The 2 countries have already agreed to develop proposals for these groups of people, he was quoted by The Straits Times as saying.
However, to ensure the safety of both citizens, there will undoubtedly be health protocols to follow, he added.
One of these will include “regular comprehensive testing” on both sides, he added,
So the other parameter is also the availability of mass-scale testing on both sides of the Causeway.
Will take weeks to figure out
It seems like those who want to resume their cross-border work commute may have to wait a few weeks more.
That’s the timeframe Dr Balakrishnan gave for them to monitor the figures in Singapore and Johor to ensure the outbreak is being controlled well in both places.
There will also be a lot of operational details to sort out, he said.
Hishammuddin also refers to daily crossings
In a simlar Facebook post, Mr Hishammuddin also made reference to daily cross-border movement.
He said it will be the “3rd category” after RGL and PGA.
The 4th category refers to borders being fully open.
Compassionate travel also to be worked out
Dr Balakrisnan, in his interview, also mentioned that both countries are working on making arrangements for those who need to cross the border for compassionate reasons.
Some of their pleas are urgent, as they need to return to see dying loved ones for one last time.
Thus, arrangements to help this smaller group will go forward.
Lockdown caused much scrambling
Malaysia’s lockdown, which started on 18 Mar, had caused much scrambling to make alternative arrangements.
Scores of Malaysians rushed to enter Singapore before the lockdown took effect so they could continue working in their jobs, leaving behind loved ones and facing homeless in Singapore.
In Singapore, companies had to find alternative accommodation for their Malaysian workers. Some kind-hearted souls opened up their homes to house displaced Malaysian workers.

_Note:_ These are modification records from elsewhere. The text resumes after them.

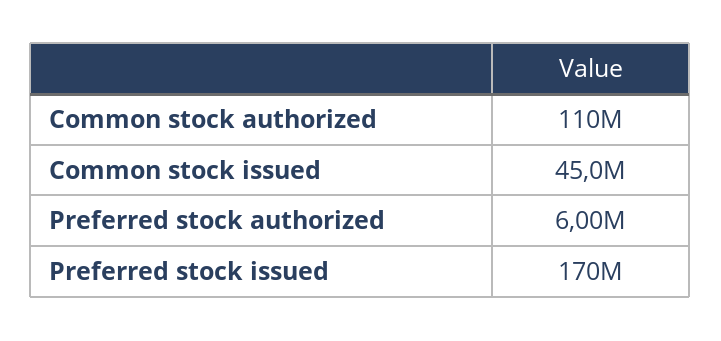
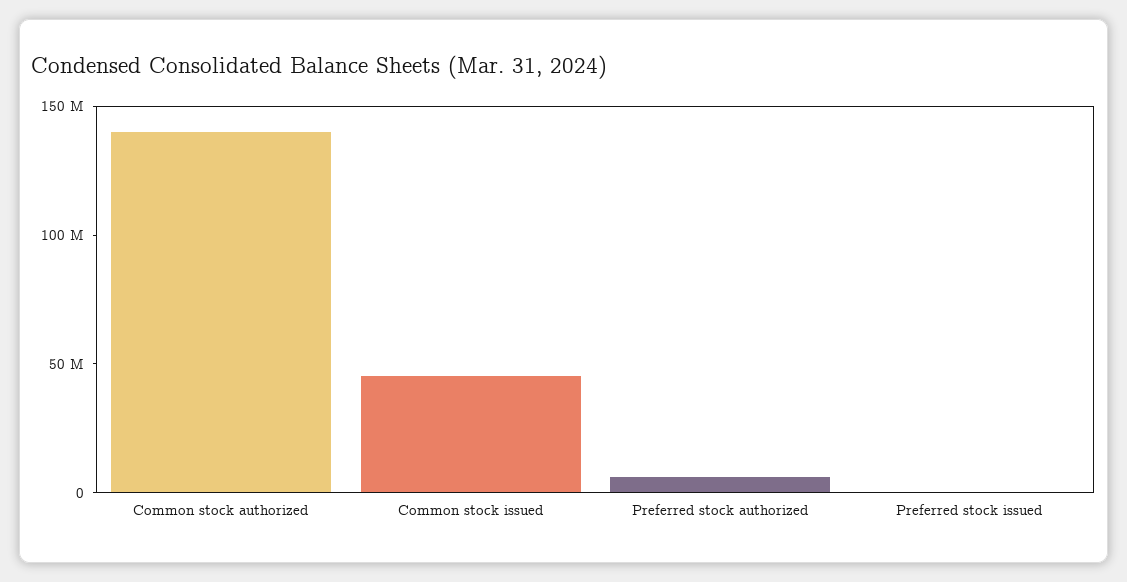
  {
-   "Common stock authorized": 110000000,
+   "Common stock authorized": 140000000,
    "Common stock issued": 45000000,
    "Preferred stock authorized": 6000000,
-   "Preferred stock issued": 170000000
+   "Preferred stock issued": 0
  }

Although Malaysia’s lockdown has been relaxed somewhat, travel restrictions and mandatory quarantines between countries still exist, and the commute hasn’t gone back to pre-Covid-19 levels, which saw more than 300,000 cross the border every day.
Looking forward to safe travels to Malaysia
For most of Singaporeans who have a life and job in Singapore, we’ll be looking to Mr Hishammuddin’s 4th category, so we can resume our weekend day trips to Johor Baru for shopping and eating.

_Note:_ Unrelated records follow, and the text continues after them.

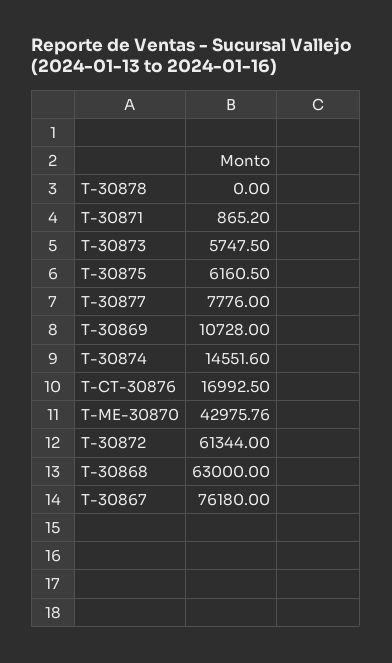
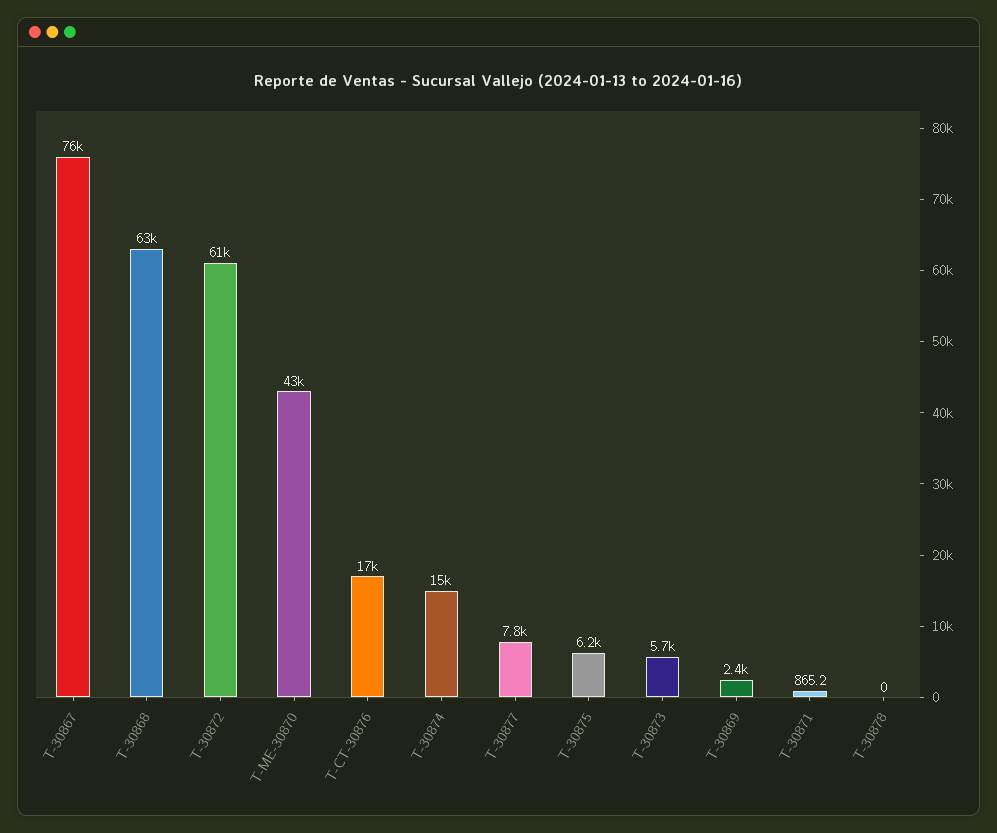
  {
    "T-30878": 0,
    "T-30871": 865.2,
    "T-30873": 5747.5,
    "T-30875": 6160.5,
    "T-30877": 7776,
-   "T-30869": 10728,
+   "T-30869": 2400,
    "T-30874": 14551.6,
    "T-CT-30876": 16992.5,
    "T-ME-30870": 42975.76,
    "T-30872": 61344,
    "T-30868": 63000,
    "T-30867": 76180
  }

However, our leisure desires aren’t as important as the needs of many who need to make the crossing to earn a living or to reunite with loved ones.
Thus, we’ll wait patiently for a day when the borders fully open without restrictions like the good old days before Covid-19.
Till then, let’s do our best to contain the spread in Singapore so that borders will open as soon as possible.